OldGeezer123, that is hilarious.

lily 7 years ago

Sad thing is, some idiot releases a wild animal they can no longer care for. It ends up in a pond, lake or river where people have safely hung out, swam etc for many years. All of a sudden in some random place, a person or animal is killed by the wild animal. Can't blame the animal, it's surviving, but you won't catch me in a lake or pond anymore. Course, you'd be glad you didn't have to see me anyway! :)

Dale Stringer 7 years ago

Kansas.Com has a couple of pictures of the thing.

LoveThsLife 7 years ago

Didn't something similar to this happen in Texas a few years ago?

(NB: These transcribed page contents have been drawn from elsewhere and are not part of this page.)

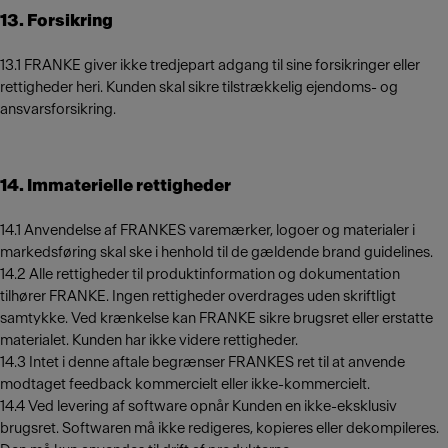
13. Forsikring
13.1 FRANKE giver ikke tredjepart adgang til sine forsikringer eller
rettigheder heri. Kunden skal sikre tilstrækkelig ejendoms- og
ansvarsforsikring.
14. Immaterielle rettigheder
14.1 Anvendelse af FRANKES varemærker, logoer og materialer i
markedsføring skal ske i henhold til de gældende brand guidelines.
14.2 Alle rettigheder til produktinformation og dokumentation
tilhører FRANKE. Ingen rettigheder overdrages uden skriftligt
samtykke. Ved krænkelse kan FRANKE sikre brugsret eller erstatte
materialet. Kunden har ikke videre rettigheder.
14.3 Intet i denne aftale begrænser FRANKES ret til at anvende
modtaget feedback kommercielt eller ikke-kommercielt.
14.4 Ved levering af software opnår Kunden en ikke-eksklusiv
brugsret. Softwaren må ikke redigeres, kopieres eller dekompileres.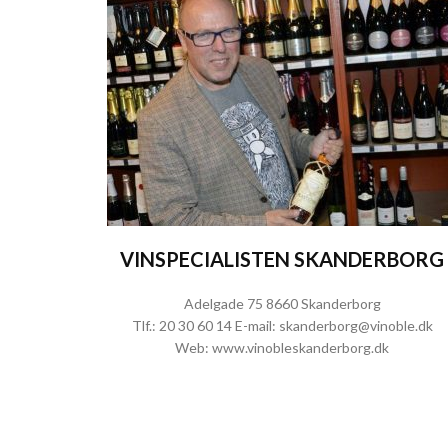
VINSPECIALISTEN SKANDERBORG
Adelgade 75 8660 Skanderborg
Tlf.:
20 30 60 14
E-mail:
skanderborg@vinoble.dk
Web:
www.vinobleskanderborg.dk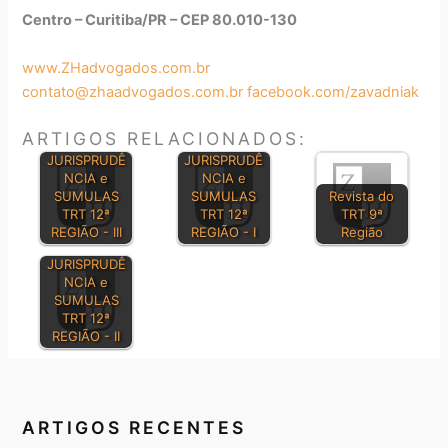
Centro – Curitiba/PR – CEP 80.010-130
www.ZHadvogados.com.br
contato@zhaadvogados.com.br
facebook.com/zavadniak
ARTIGOS RELACIONADOS:
BOLETIM DE
BOLETIM DE
JURISPRUDÊ
JURISPRUDÊ
NCIA e
NCIA e
SUMULAS
SUMULAS
Revista do
TRT 12ª
TRT 12ª
TRT 9ª
REGIÃO - III
REGIÃO - I
Região
BOLETIM DE
JURISPRUDÊ
NCIA e
SUMULAS
TRT 12ª
REGIÃO - II
ARTIGOS RECENTES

Melissa Sigler 7 years ago

"“what about all the cougars in west lawrence running wild ?”

I think many have migrated to the Eldridge Bar. I expect the Oread to become part of their hunting territory.""

I just died, lol.

Flap Doodle 7 years ago

Oh, autie, you've made my day with "My cousin caught a crappie in that thing that was big enough to stand flat footed and get the mail out of the mailbox." Hee, hee & ho, ho.

Kirk Larson 7 years ago

Maybe, just maybe, it was released last year and survived this long in the warm water from the reactor. By this time food would be pretty short and it may have starved. Crazy stuff.

PhotoCollectorX 7 years ago

Autie is not telling tall tales. Prior to the plant going in, fishing in that area was plentiful yet regular as seen below.

The plant going in caused far reaching changes. Fish became scarce, but as Autie says, one could bring in the mail before he joined you for dinner.

Randall Barnes 7 years ago

6News Video: Mountain lion spotted along levee Earlier stories of mountain lions reported in area Animals suspected in maulings are killed (04-17-06) Mountain lion wanders into suburban backyard (02-28-06) Cougar sightings increasingly common around the Midwest (10-23-05) Some scat and a photo taken by an automated wildlife camera of a mountain lion on KU's west campus were not conclusive, Wolfe said.

Wolfe said he would be interested in talking with Dobbins and visiting the site to investigate.

Dobbins, who runs about twice a week along the levee, said she had gone out about 5:20 a.m. Thursday and headed east of the Kansas River bridge.

She had passed the 2.5-mile marker when she saw what she first thought was a dog. It came out of the tree line on her right, into the short grass, about 200 yards away.

"My first thought was 'leash law?' because I'm jogging," she said. "And then I took a closer look at it, and it was not a dog. It was a full-grown, big-sized cat. It was not a bobcat."